The repository includes two Rust benchmark tracks:

- Cross-library comparisons for simple `all` and `first` selectors.
- Runtime-builder vs `query!` macro comparisons to measure query-construction overhead separately from execution.

Run them with:

```bash
cargo bench -p scah-benches --bench speed_bench_simple_all
cargo bench -p scah-benches --bench speed_bench_simple_first
cargo bench -p scah-benches --bench speed_bench_macro_queries
```

### Python
```bash
pip install -U scah
```
```python
from scah import Query, Save, parse 

query = Query.all("main > section", Save.all())
    .then(lambda section: [
        section.all("> a[href]", Save.all()),
        section.all("div a", Save.all()),
    ])
    .build()

store = parse(html, [query])
```

#### Benchmark's
##### Real Html BenchMark ([html.spec.whatwg.org]https://html.spec.whatwg.org/) (select all `a` tags):
![WhatWg Html Spec BenchMark](https://raw.githubusercontent.com/zacharyvmm/scah/main/crates/bindings/scah-python/benches/images/whatwg.png)

##### Synthetic Html BenchMark (select all `a` tags):
![Synthetic Html BenchMark](https://raw.githubusercontent.com/zacharyvmm/scah/main/crates/bindings/scah-python/benches/images/synthetic.png)
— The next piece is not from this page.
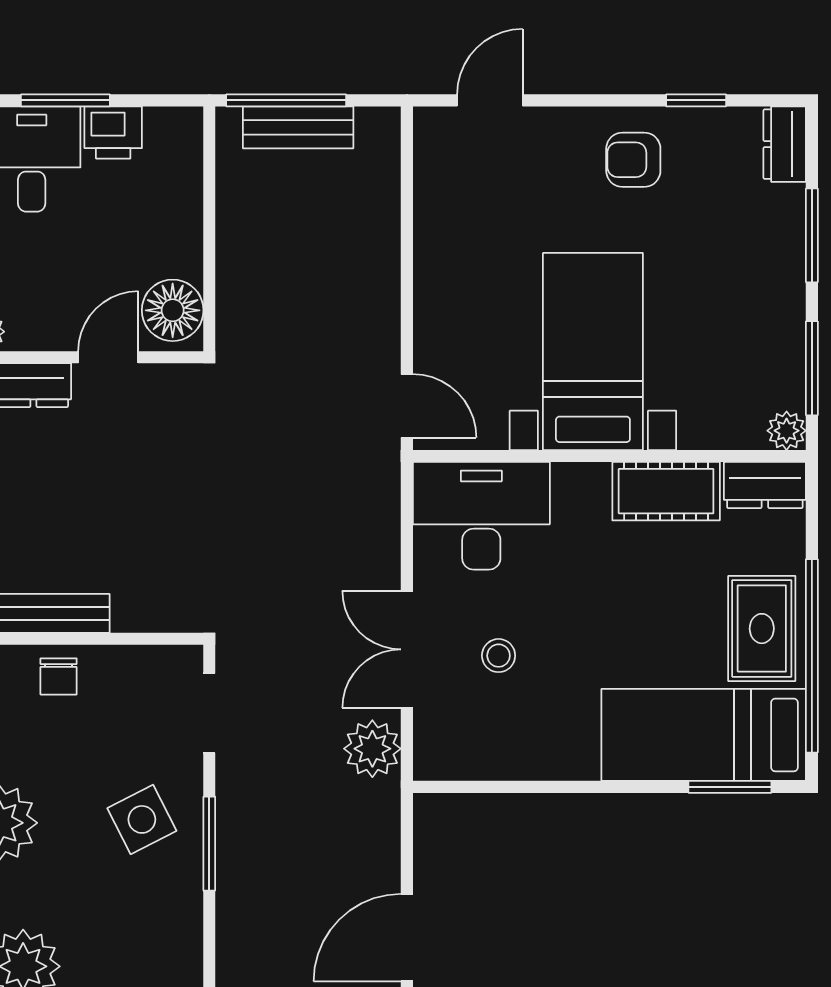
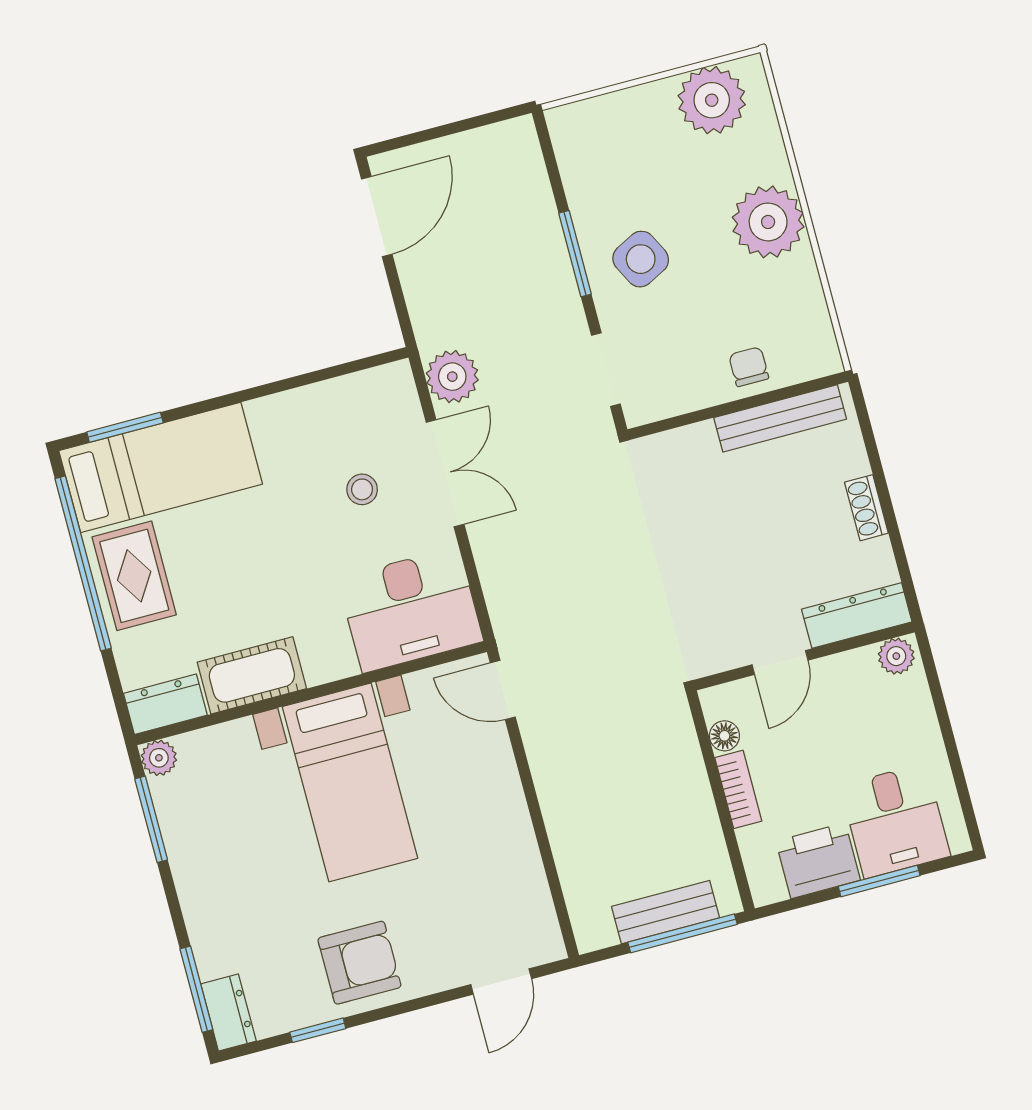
printer: (113, 132) -> (818, 861), width x1.36, depth x1.24
armchair: (633, 160) -> (359, 963), width x1.38, depth x1.38
window: (812, 235) -> (196, 989), moved
bookcase: (187, 236) -> (738, 789), added
floor lamp: (173, 310) -> (724, 736), width x0.53, depth x0.53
### Typescript / Javascript
```bash
npm install scah@npm:@zacharymm/scah
```

```ts
import { Query, parse } from 'scah';

const query = Query.all('main > section', { innerHtml: true, textContent: true })
  .then((p) => [
    p.all('> a[href]', { innerHtml: true, textContent: true }),
    p.all('div a', { innerHtml: true, textContent: true }),
  ])
  .build();

const store = parse(html, [query]);
```

## Codebase layout

The workspace is split by responsibility:

- `crates/scah`: public Rust API, parser entry points, store types, and re-exports.
- `crates/scah-query-ir`: selector parsing, compiled transitions, query builders, and shared query traits.
- `crates/scah-macros`: the `query!` proc macro for compile-time query construction.
- `crates/bindings/scah-python` and `crates/bindings/scah-node`: thin language bindings over the Rust core.
- `benches/`: Criterion and Gungraun benchmarks, including macro-query benchmarks.